* To-do item
Every record below is to be retyped exactly, with the pictures left out.

* Stored dataset items
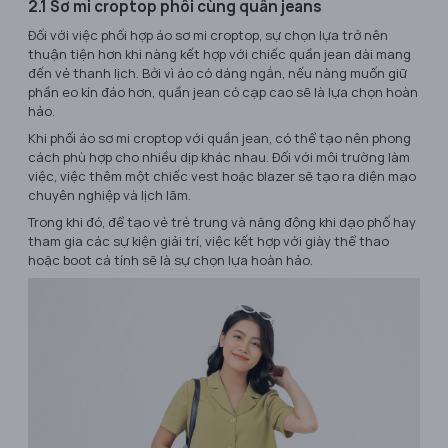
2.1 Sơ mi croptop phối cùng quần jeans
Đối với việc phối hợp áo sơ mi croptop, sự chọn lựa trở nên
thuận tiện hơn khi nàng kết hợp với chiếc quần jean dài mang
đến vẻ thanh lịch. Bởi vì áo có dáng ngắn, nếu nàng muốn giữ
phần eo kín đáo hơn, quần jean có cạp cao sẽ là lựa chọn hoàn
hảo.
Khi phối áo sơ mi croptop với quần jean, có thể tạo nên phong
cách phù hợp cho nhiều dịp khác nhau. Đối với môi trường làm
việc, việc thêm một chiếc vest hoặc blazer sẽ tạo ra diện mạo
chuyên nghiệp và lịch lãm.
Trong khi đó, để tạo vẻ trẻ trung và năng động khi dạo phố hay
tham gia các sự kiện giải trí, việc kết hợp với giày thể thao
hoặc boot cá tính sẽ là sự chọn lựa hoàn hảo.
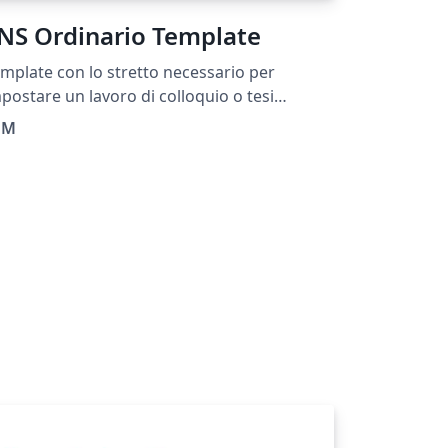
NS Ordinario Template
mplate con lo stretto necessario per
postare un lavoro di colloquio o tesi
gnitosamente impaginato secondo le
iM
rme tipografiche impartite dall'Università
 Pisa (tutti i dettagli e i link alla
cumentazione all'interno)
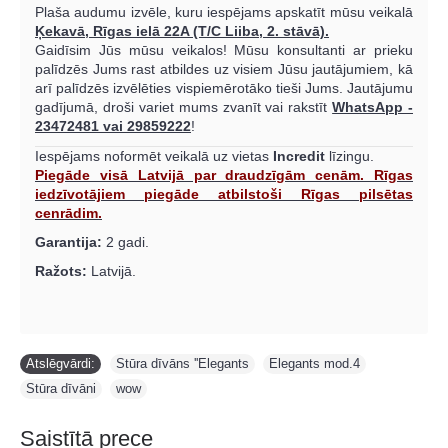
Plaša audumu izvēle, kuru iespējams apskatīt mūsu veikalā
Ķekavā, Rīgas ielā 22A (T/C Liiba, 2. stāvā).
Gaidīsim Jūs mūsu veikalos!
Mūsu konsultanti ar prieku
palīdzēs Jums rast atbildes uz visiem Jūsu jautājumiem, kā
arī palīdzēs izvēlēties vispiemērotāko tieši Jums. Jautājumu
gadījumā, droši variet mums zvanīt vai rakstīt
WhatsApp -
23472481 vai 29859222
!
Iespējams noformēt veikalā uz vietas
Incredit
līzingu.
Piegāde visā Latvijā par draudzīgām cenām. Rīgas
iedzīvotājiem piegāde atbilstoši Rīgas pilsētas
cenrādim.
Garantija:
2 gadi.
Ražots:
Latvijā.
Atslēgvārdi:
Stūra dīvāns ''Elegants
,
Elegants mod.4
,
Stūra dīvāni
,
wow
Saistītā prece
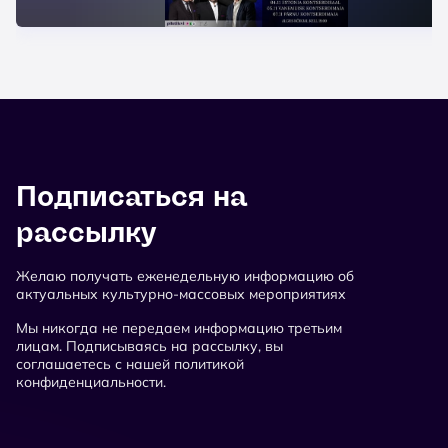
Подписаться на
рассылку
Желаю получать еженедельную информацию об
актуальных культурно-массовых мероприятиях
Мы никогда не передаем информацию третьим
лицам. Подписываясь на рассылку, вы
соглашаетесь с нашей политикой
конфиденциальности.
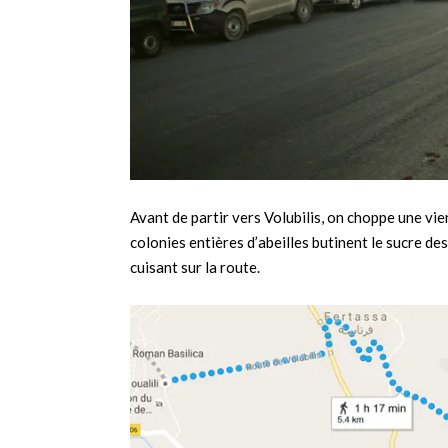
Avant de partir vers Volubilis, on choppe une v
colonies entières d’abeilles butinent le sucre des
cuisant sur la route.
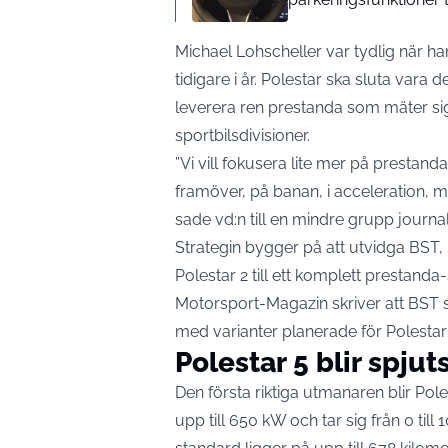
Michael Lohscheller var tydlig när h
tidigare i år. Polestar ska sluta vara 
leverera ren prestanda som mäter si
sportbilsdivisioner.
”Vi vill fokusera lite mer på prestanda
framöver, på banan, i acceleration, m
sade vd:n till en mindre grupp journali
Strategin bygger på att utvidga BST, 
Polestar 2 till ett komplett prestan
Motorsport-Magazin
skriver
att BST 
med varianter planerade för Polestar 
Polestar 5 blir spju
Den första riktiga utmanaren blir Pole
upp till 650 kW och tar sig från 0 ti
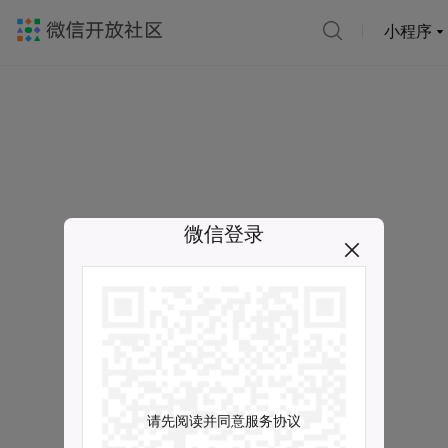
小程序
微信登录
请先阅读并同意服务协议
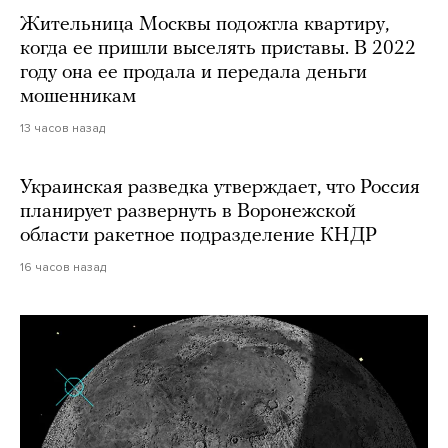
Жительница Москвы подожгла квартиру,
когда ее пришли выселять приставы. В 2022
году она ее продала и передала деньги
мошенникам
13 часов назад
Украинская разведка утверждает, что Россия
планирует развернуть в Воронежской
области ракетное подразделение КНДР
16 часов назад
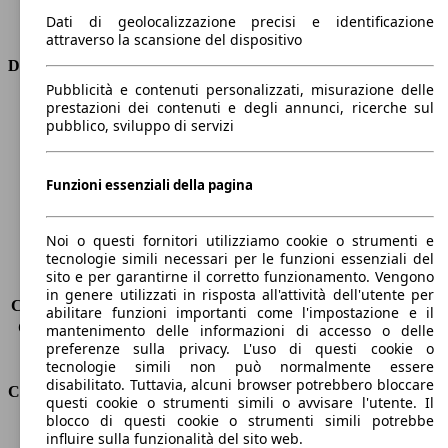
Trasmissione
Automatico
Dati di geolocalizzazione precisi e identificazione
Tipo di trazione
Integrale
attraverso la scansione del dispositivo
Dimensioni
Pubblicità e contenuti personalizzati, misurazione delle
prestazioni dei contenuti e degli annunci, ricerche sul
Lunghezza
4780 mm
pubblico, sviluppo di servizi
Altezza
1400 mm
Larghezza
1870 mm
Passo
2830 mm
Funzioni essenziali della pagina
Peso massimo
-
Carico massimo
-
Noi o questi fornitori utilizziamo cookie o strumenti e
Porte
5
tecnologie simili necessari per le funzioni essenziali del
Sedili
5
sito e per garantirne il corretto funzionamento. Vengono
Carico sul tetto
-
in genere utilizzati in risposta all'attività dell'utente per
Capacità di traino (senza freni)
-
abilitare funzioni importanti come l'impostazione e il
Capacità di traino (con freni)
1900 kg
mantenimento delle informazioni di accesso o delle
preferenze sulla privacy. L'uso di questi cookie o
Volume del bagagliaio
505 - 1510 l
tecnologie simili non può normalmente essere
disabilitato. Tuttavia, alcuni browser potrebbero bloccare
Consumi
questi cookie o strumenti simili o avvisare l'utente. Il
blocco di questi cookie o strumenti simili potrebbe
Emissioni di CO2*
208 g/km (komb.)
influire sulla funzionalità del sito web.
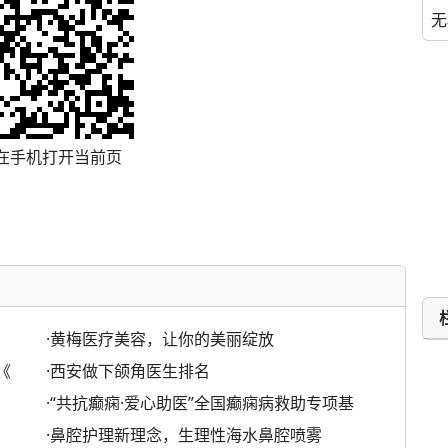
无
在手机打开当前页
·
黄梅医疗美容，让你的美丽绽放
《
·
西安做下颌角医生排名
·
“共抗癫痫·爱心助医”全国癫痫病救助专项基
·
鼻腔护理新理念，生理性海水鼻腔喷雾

* Your response
2.1 Sơ mi croptop phối cùng quần jeans
Đối với việc phối hợp áo sơ mi croptop, sự chọn lựa trở nên
thuận tiện hơn khi nàng kết hợp với chiếc quần jean dài mang
đến vẻ thanh lịch. Bởi vì áo có dáng ngắn, nếu nàng muốn giữ
phần eo kín đáo hơn, quần jean có cạp cao sẽ là lựa chọn hoàn
hảo.
Khi phối áo sơ mi croptop với quần jean, có thể tạo nên phong
cách phù hợp cho nhiều dịp khác nhau. Đối với môi trường làm
việc, việc thêm một chiếc vest hoặc blazer sẽ tạo ra diện mạo
chuyên nghiệp và lịch lãm.
Trong khi đó, để tạo vẻ trẻ trung và năng động khi dạo phố hay
tham gia các sự kiện giải trí, việc kết hợp với giày thể thao
hoặc boot cá tính sẽ là sự chọn lựa hoàn hảo.
NS Ordinario Template
mplate con lo stretto necessario per
postare un lavoro di colloquio o tesi
gnitosamente impaginato secondo le
iM
rme tipografiche impartite dall'Università
 Pisa (tutti i dettagli e i link alla
cumentazione all'interno)
Plaša audumu izvēle, kuru iespējams apskatīt mūsu veikalā
Ķekavā, Rīgas ielā 22A (T/C Liiba, 2. stāvā).
Gaidīsim Jūs mūsu veikalos!
Mūsu konsultanti ar prieku
palīdzēs Jums rast atbildes uz visiem Jūsu jautājumiem, kā
arī palīdzēs izvēlēties vispiemērotāko tieši Jums. Jautājumu
gadījumā, droši variet mums zvanīt vai rakstīt
WhatsApp -
23472481 vai 29859222
!
Iespējams noformēt veikalā uz vietas
Incredit
līzingu.
Piegāde visā Latvijā par draudzīgām cenām. Rīgas
iedzīvotājiem piegāde atbilstoši Rīgas pilsētas
cenrādim.
Garantija:
2 gadi.
Ražots:
Latvijā.
Atslēgvārdi:
Stūra dīvāns ''Elegants
,
Elegants mod.4
,
Stūra dīvāni
,
wow
Saistītā prece
Подписаться на
рассылку
Желаю получать еженедельную информацию об
актуальных культурно-массовых мероприятиях
Мы никогда не передаем информацию третьим
лицам. Подписываясь на рассылку, вы
соглашаетесь с нашей политикой
конфиденциальности.
Avant de partir vers Volubilis, on choppe une v
colonies entières d’abeilles butinent le sucre des
cuisant sur la route.
Michael Lohscheller var tydlig när h
tidigare i år. Polestar ska sluta vara 
leverera ren prestanda som mäter si
sportbilsdivisioner.
”Vi vill fokusera lite mer på prestanda
framöver, på banan, i acceleration, m
sade vd:n till en mindre grupp journali
Strategin bygger på att utvidga BST, 
Polestar 2 till ett komplett prestan
Motorsport-Magazin
skriver
att BST 
med varianter planerade för Polestar 
Polestar 5 blir spju
Den första riktiga utmanaren blir Pole
upp till 650 kW och tar sig från 0 ti
小程序
微信登录
请先阅读并同意服务协议
Жительница Москвы подожгла квартиру,
когда ее пришли выселять приставы. В 2022
году она ее продала и передала деньги
мошенникам
13 часов назад
Украинская разведка утверждает, что Россия
планирует развернуть в Воронежской
области ракетное подразделение КНДР
16 часов назад
Trasmissione
Automatico
Dati di geolocalizzazione precisi e identificazione
Tipo di trazione
Integrale
attraverso la scansione del dispositivo
Dimensioni
Pubblicità e contenuti personalizzati, misurazione delle
prestazioni dei contenuti e degli annunci, ricerche sul
Lunghezza
4780 mm
pubblico, sviluppo di servizi
Altezza
1400 mm
Larghezza
1870 mm
Passo
2830 mm
Funzioni essenziali della pagina
Peso massimo
-
Carico massimo
-
Noi o questi fornitori utilizziamo cookie o strumenti e
Porte
5
tecnologie simili necessari per le funzioni essenziali del
Sedili
5
sito e per garantirne il corretto funzionamento. Vengono
Carico sul tetto
-
in genere utilizzati in risposta all'attività dell'utente per
Capacità di traino (senza freni)
-
abilitare funzioni importanti come l'impostazione e il
Capacità di traino (con freni)
1900 kg
mantenimento delle informazioni di accesso o delle
preferenze sulla privacy. L'uso di questi cookie o
Volume del bagagliaio
505 - 1510 l
tecnologie simili non può normalmente essere
disabilitato. Tuttavia, alcuni browser potrebbero bloccare
Consumi
questi cookie o strumenti simili o avvisare l'utente. Il
blocco di questi cookie o strumenti simili potrebbe
Emissioni di CO2*
208 g/km (komb.)
influire sulla funzionalità del sito web.
无
在手机打开当前页
·
黄梅医疗美容，让你的美丽绽放
《
·
西安做下颌角医生排名
·
“共抗癫痫·爱心助医”全国癫痫病救助专项基
·
鼻腔护理新理念，生理性海水鼻腔喷雾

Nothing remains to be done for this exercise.